━━ ФРАГМЕНТ ТЕКСТА
«Силикон у меня есть. Но не там, где все его видят». Как телеведущая Ирина Ромбальская создает скульптуры
В новом цикле текстов мы знакомим вас с девушками, которые умеют создавать красоту своими руками. Прикасайтесь к прекрасному, вдохновляйтесь и рассматривайте вещи, которые согреют сердце и украсят инстаграм. Обещаем, что в этих материалах будет много картинок и мало букв — не благодарите.
— Силикон у меня есть, но не там, где все его видят. Он хранится в специальных емкостях, а потом я его развожу — и делаю форму, с помощью которой потом отливаю скульптуру, — смеется Ирина Ромбальская. Самоиронии ей не занимать. Как и таланта.
Телеведущая, за которой закрепился образ белорусской Барби, уже 10 лет создает существ (кто-то называет их куклами, Ирина — скульптурами), при взгляде на которых остается больше вопросов, чем ответов.
Отчего глаза у ее работ всегда такие грустные, почему самые страшные комментаторы — «счастливые мамочки» и какой из семи смертных грехов Ирине ближе всего — в нашем разговоре.
Ирина вспоминает: в ее семье было всего две ветви — юридическая и творческая. Сначала она пошла по первому пути и стала дипломированным юристом. Но потом поняла, что ошиблась.
— Откуда во мне интерес к искусству? Думаю, во-первых, это генетический код. Мой дедушка был художником, дядя — архитектором, а сейчас я вижу продолжение в своей дочери, которая поступила в художественный колледж-гимназию.
А во-вторых, это насмотренность — количество работ, увиденных в мировых музеях, стопка прочитанных книг об искусстве. Мы часто недооцениваем это понятие, а ведь без него ни в чем нельзя разобраться, и можно сложить лапки, увидев тот же «Черный квадрат» Малевича или — еще хуже — писсуар Дюшана. Насмотренность — это кирпичики, из которых складывается фундамент понимания современного искусства.
У меня много ориентиров в искусстве: я очень люблю работы Яна Полака, Марка Ротко, Брейгеля и Модильяни, уже упомянутого Казимира Малевича. Мне никогда не понять людей, которые с апломбом заявляют, что «их 4-летний ребенок нарисовал бы лучше».
И, конечно, один из моих любимых художников — Иероним Босх, который как никто угадал и показал того самого дьявола в деталях: его работы можно рассматривать часами — и находить в них новые символы и идеи.
Что касается скульптуры — меня вдохновляют современные мастера. Сегодня скульптура больше не дополнение к архитектурным ансамблям. Она не монолитна и холодна. Напротив, стала очень динамичной. Проволока, шнуры, кровь, воск, мусор — все переплетается в узел и приобретает новое значение. Сколько бы ни называли китчем и популизмом работы того же Джеффа Кунса — я всегда считала его иконой и мастером, который знает, что такое абсолютная свобода. И не потому, что был женат на порнозвезде. (Улыбается.)
━━━━
━━ ПРЕДСТАВЛЕННЫЕ ДАННЫЕ
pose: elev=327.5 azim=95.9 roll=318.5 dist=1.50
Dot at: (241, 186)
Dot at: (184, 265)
━━━━
━━ ПРЕДСТАВЛЕННЫЕ ДАННЫЕ
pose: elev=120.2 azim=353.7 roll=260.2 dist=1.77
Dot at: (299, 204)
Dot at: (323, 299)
━━━━
■ ПИСЬМЕННОЕ ЗАДАНИЕ A ■
Объясните по фрагменту текста об Ирине Ромбальской, чем она сама объясняет свой интерес к искусству.
■ ПИСЬМЕННОЕ ЗАДАНИЕ B ■
Перескажите кратко в виде списка абзац фрагмента текста, который начинается словами «Что касается скульптуры». Сохраните его основные факты.

■ РЕШЕНИЕ A ■
Ирина называет две причины. Первая причина — генетический код: её дедушка был художником, дядя — архитектором, а дочь поступила в художественный колледж-гимназию. Вторая причина — насмотренность, то есть множество работ, увиденных в мировых музеях, и прочитанные книги об искусстве.

■ РЕШЕНИЕ B ■
- Ирину вдохновляют современные мастера скульптуры.
- Сегодня скульптура больше не дополняет архитектурные ансамбли и не бывает монолитной и холодной, она стала очень динамичной.
- Проволока, шнуры, кровь, воск и мусор переплетаются в узел и приобретают новое значение.
- Работы Джеффа Кунса называют китчем и популизмом, но Ирина всегда считала его иконой и мастером, знающим, что такое абсолютная свобода.